Le maréchal Davout fit marcher son armée par son flanc droit, ayant en tête les deux divisions Morand et Gudin, avec une division de cuirassiers, et vint le soir de ce même jour se mettre en communication avec les Bavarois, en prenant position à portée de canon d'Abensberg. J'étais revenu avec mon détachement de chevau-légers bavarois, par le même chemin que j'avais pris le matin, et du quartier du maréchal Lefèvre je vins la nuit trouver l'empereur à Ingolstadt.
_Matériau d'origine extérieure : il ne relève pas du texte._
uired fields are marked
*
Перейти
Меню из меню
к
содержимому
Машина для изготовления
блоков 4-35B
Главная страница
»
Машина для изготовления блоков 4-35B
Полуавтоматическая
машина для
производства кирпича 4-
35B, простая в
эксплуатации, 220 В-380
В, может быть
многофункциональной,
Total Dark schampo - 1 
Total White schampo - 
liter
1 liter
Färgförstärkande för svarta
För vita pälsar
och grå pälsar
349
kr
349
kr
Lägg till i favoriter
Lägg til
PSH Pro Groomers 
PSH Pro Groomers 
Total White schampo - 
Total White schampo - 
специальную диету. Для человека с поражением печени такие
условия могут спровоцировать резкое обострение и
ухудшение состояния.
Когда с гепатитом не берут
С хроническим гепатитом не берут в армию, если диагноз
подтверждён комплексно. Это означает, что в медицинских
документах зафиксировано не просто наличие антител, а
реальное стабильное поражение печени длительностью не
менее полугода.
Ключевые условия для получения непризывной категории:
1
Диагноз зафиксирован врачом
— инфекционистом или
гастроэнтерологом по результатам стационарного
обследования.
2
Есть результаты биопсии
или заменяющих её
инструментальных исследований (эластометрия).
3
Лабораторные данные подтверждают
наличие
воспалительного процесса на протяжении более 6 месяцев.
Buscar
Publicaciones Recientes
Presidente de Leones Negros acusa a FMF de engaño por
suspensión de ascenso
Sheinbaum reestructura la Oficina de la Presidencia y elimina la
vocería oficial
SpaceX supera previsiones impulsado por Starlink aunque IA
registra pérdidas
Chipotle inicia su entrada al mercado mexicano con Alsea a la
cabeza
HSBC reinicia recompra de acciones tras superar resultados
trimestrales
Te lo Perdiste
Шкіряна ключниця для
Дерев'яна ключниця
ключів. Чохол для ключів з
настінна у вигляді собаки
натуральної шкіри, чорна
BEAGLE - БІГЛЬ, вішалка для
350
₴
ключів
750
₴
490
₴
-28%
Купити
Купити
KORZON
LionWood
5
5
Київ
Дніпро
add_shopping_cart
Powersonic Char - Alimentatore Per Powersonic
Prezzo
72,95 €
Il était couché sur un banc de bois, les pieds près d'un poêle dans lequel il y avait du feu, et la tête sur un havre-sac de soldat, ayant une carte de géographie étendue à côté de lui. Le maréchal Duroc seul était dans la même pièce que lui.

L'empereur attendait avec impatience des nouvelles du maréchal Davout. Il avait reçu toutes sortes de rapports sur la canonnade que l'on avait entendue toute la matinée, et ne croyait pas que j'aurais pu parvenir jusque là.

Il commença d'abord par me gronder d'avoir entrepris, à ce qu'il disait, cette extravagance; mais bref il fut bien aise d'avoir des nouvelles du maréchal Davout, tellement que j'avais à peine achevé de lui dire ce que j'avais vu, qu'il monta à cheval et partit au galop à travers toutes les troupes confédérées, et arriva lui-même à Abensberg.